Hollywood on the Potomac: Wars and Hoaxes

by Editorial

Eitan Gorlin and Dan Mirvish

Eitan Gorlin and Dan Mirvish. Photo By Janet Donovan

The Messenger is a powerful story of two men assigned to the U.S. Army’s Casualty Notification service who conduct themselves as steely heroes while revealing their inner fragility. Ben Foster and Woody Harrelson give brilliant portraits of grief, friendship, and survival as they bear the bad news to loved ones of the fallen soldiers.

“Forget the politics. Seeing this film is a must,” said Richard Rymland, the husband of film producer Catherine Wyler (the daughter of famed director William Wyler). “It is a superb directorial debut that builds an ensemble display of acting that takes your breath away. The nine-minutes-in-the-kitchen scene is worthy of adding to your pantheon of cinema bests. Tight shots, in your face, human sadness and, best of all … reality.”
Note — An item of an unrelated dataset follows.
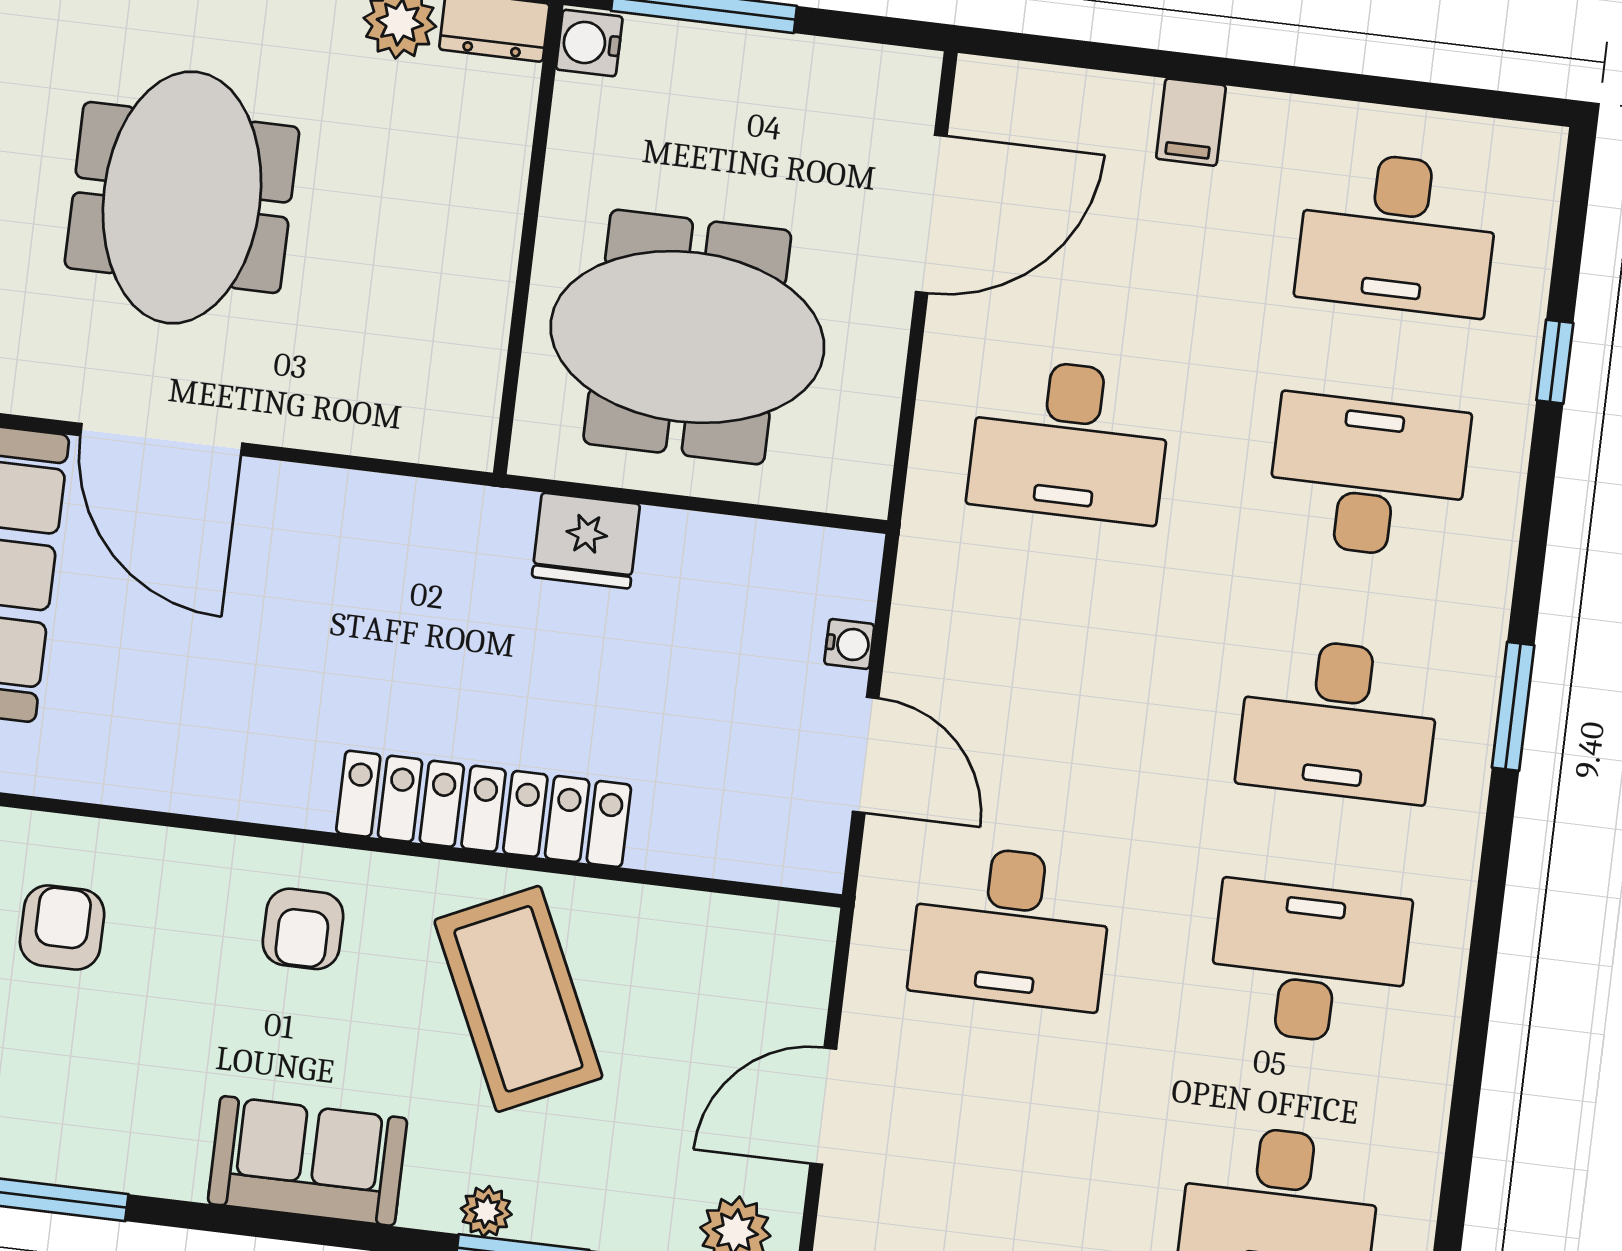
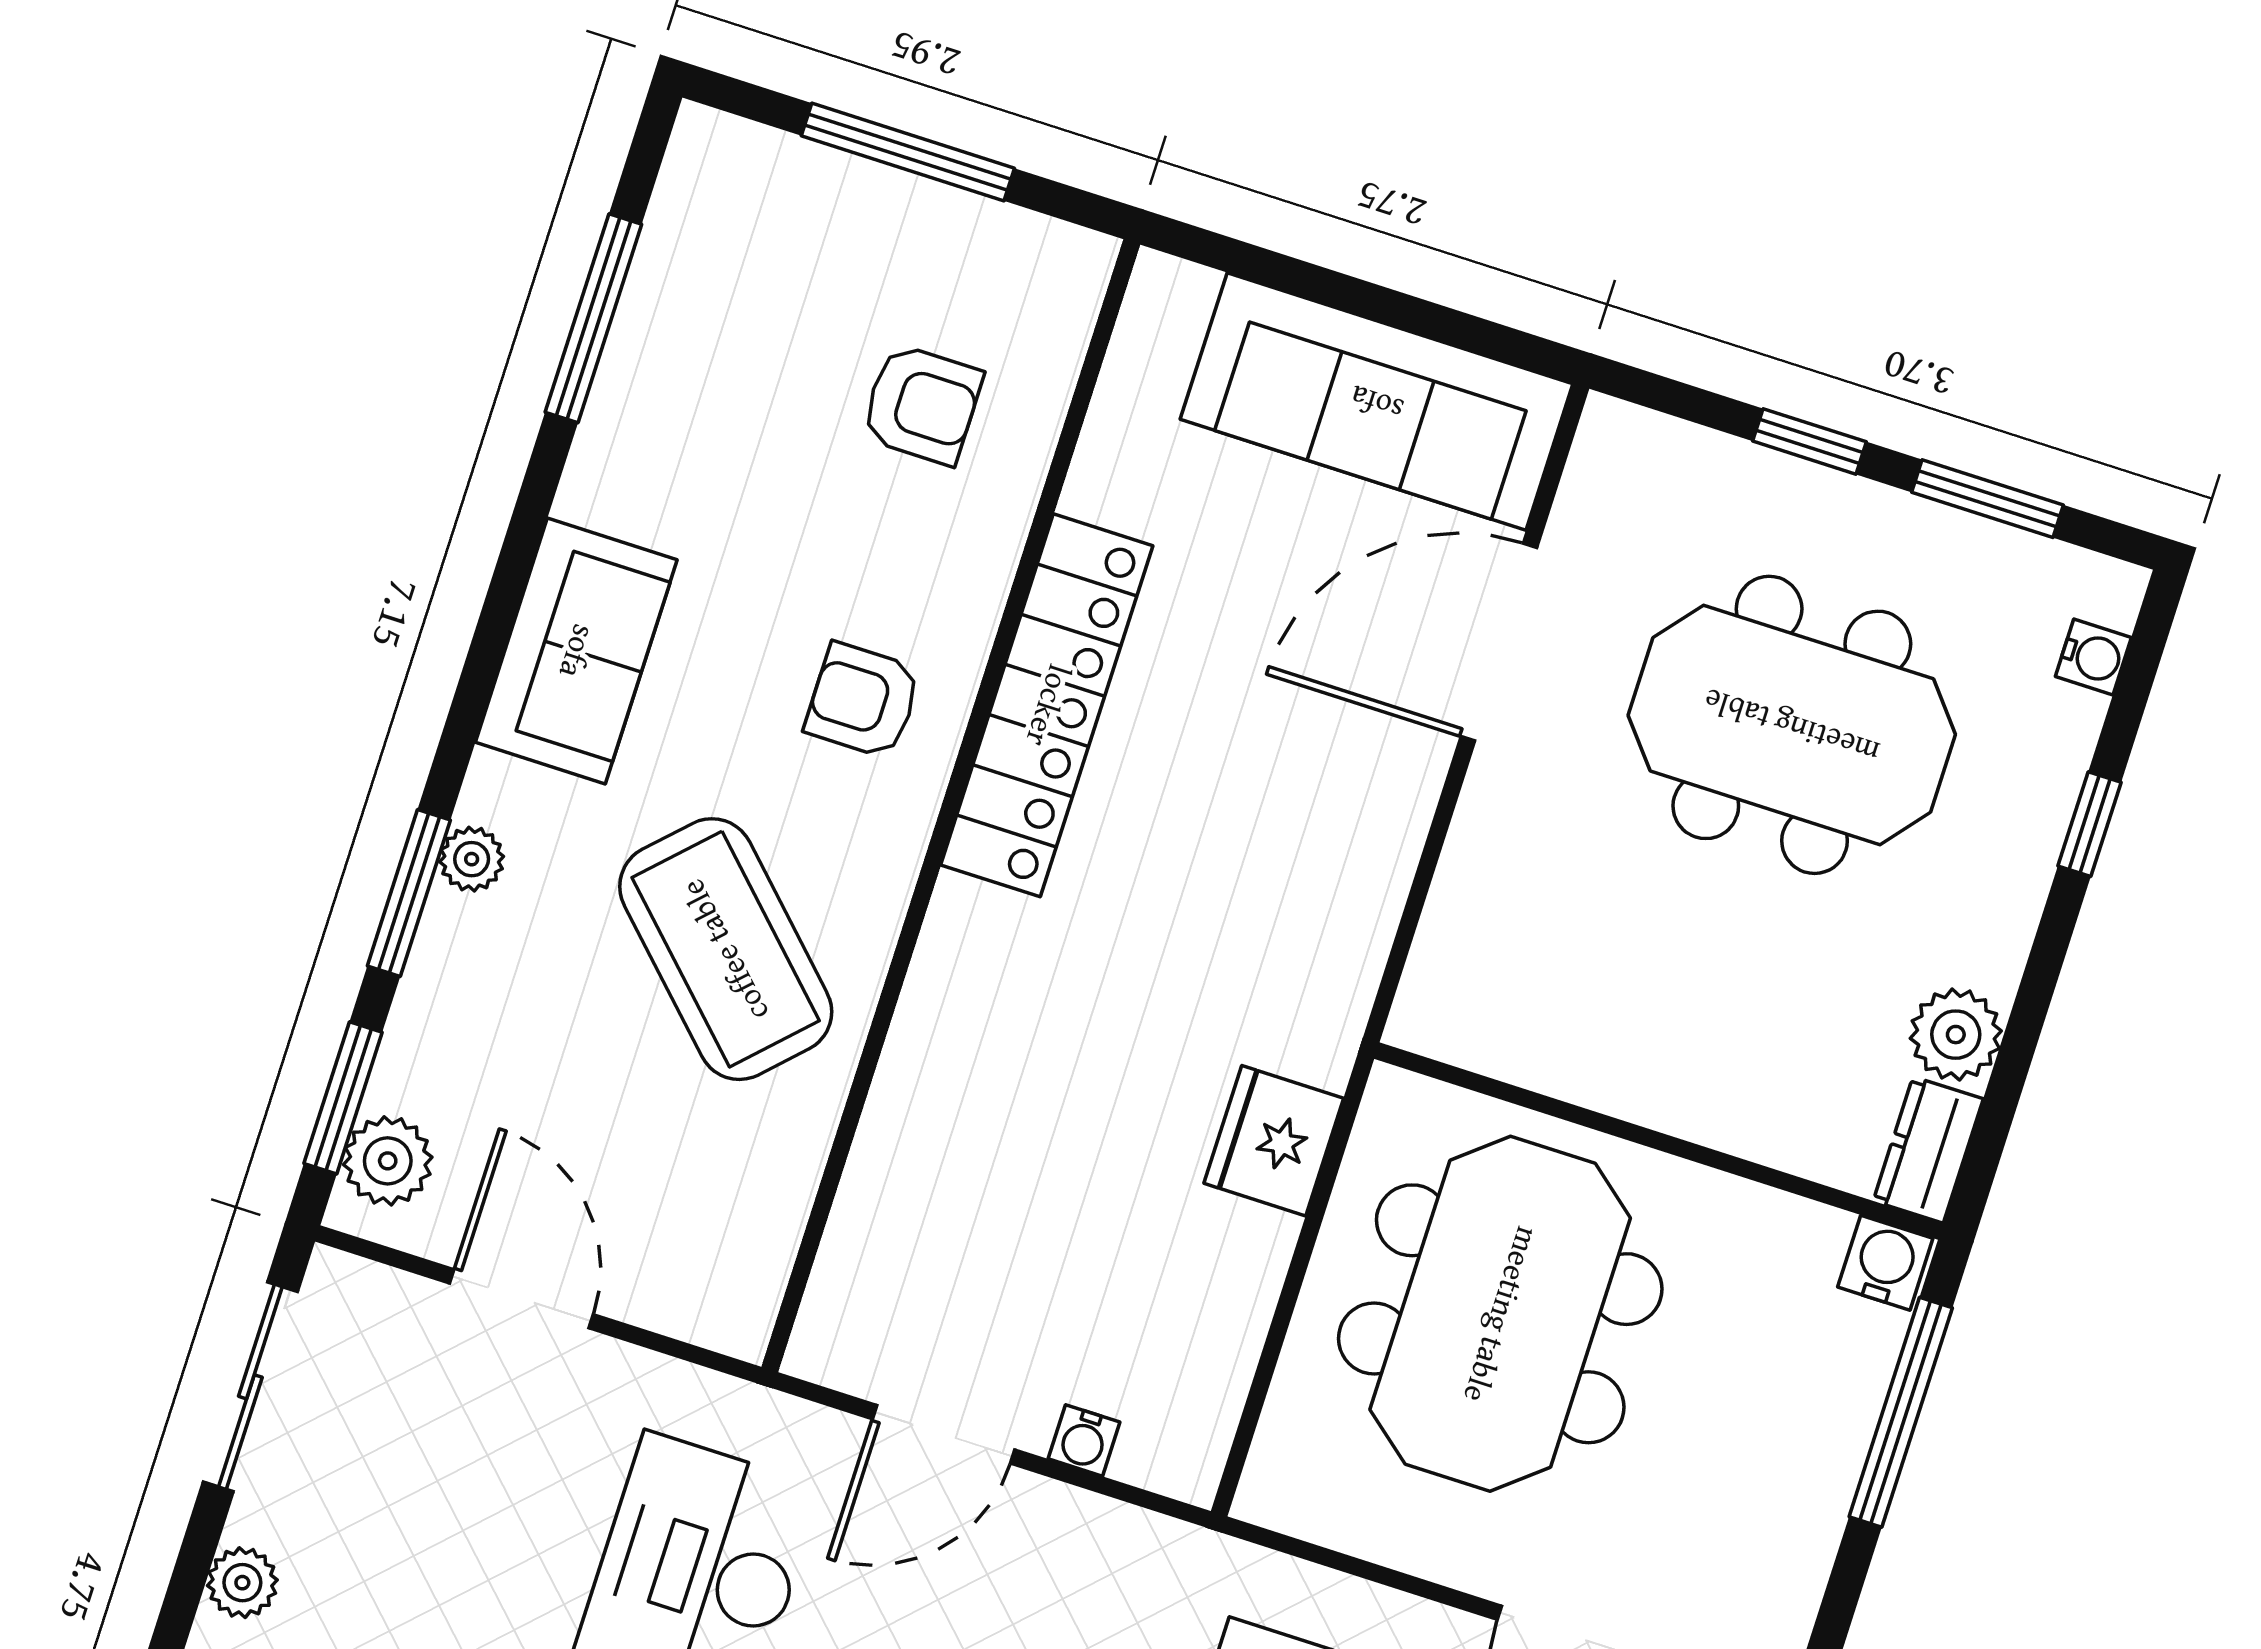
locker: (484, 809) -> (1047, 705), moved
coffee table: (518, 999) -> (726, 949), turned 70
At the after-party at Posh, director Oren Moverman held court briefly with guests, then moved in to join Hunter Biden and his friends. Harrelson, a devoted peace activist, was a curious choice for the part. Asked about the role, the actor said: “I had to get into a psychological space I had never been in before. I may not agree with the war, but I have compassion for the warriors.” Amen.

“Martin Eisenstadt” is every journalist’s nightmare. In a climate where getting scoops is often more important than getting the facts right, a hoax perpetrated on the Internet by a phony McCain staffer went farther and faster than a NASCAR driver on speed. The duo of Dan Mirvish and Eitan Gorlin “punked” many of the nation’s cable outlets into thinking they had the ultimate scoop on Sarah Palin, e.g., that she thought Africa was one big country.

In reality, Mirvish was not a McCain aide. He and Gorlin, his collaborator, are both filmmakers. Also written under the name of the fictitious consultant, their recent book, I Am Martin Eisenstadt: One Man’s (Wildly Inappropriate) Adventures with the Last Republicans chronicles their deceitful adventures. Did it embarrass the news outlets? You betcha! Did it stop a good party? Heck no. Guests at the home of former Clinton White House press secretary Joe Lockhart included Matt Cooper, Marc Adelman, Karen Finney, Christina Sevilla, Mike Feldman, and Juleanna Glover.

Bob Merry is a happy camper these days, as well he should be. His latest effort, A Country of Vast Designs: James K. Polk, the Mexican War and the Conquest of the American Continent, is currently ranked first in sales of 19th century history books. Merry has been a journalist and publishing executive for over 35 years, including a decade as a Wall Street Journal correspondent and a dozen years as president and editor-in-chief of Congressional Quarterly, Inc.

If the number of parties being held in one’s honor is any indication of success, Merry’s book is also a winner. The latest fete was at the home of Audrey Cramer, where former CQ colleagues joined columnist and commentator Mark Shields, and on-and-off-again presidential contender Pat Buchanan.

“I had two wonderful career segments,” Merry said, “covering Washington for one of the country’s leading newspapers and leading a fine news organization.”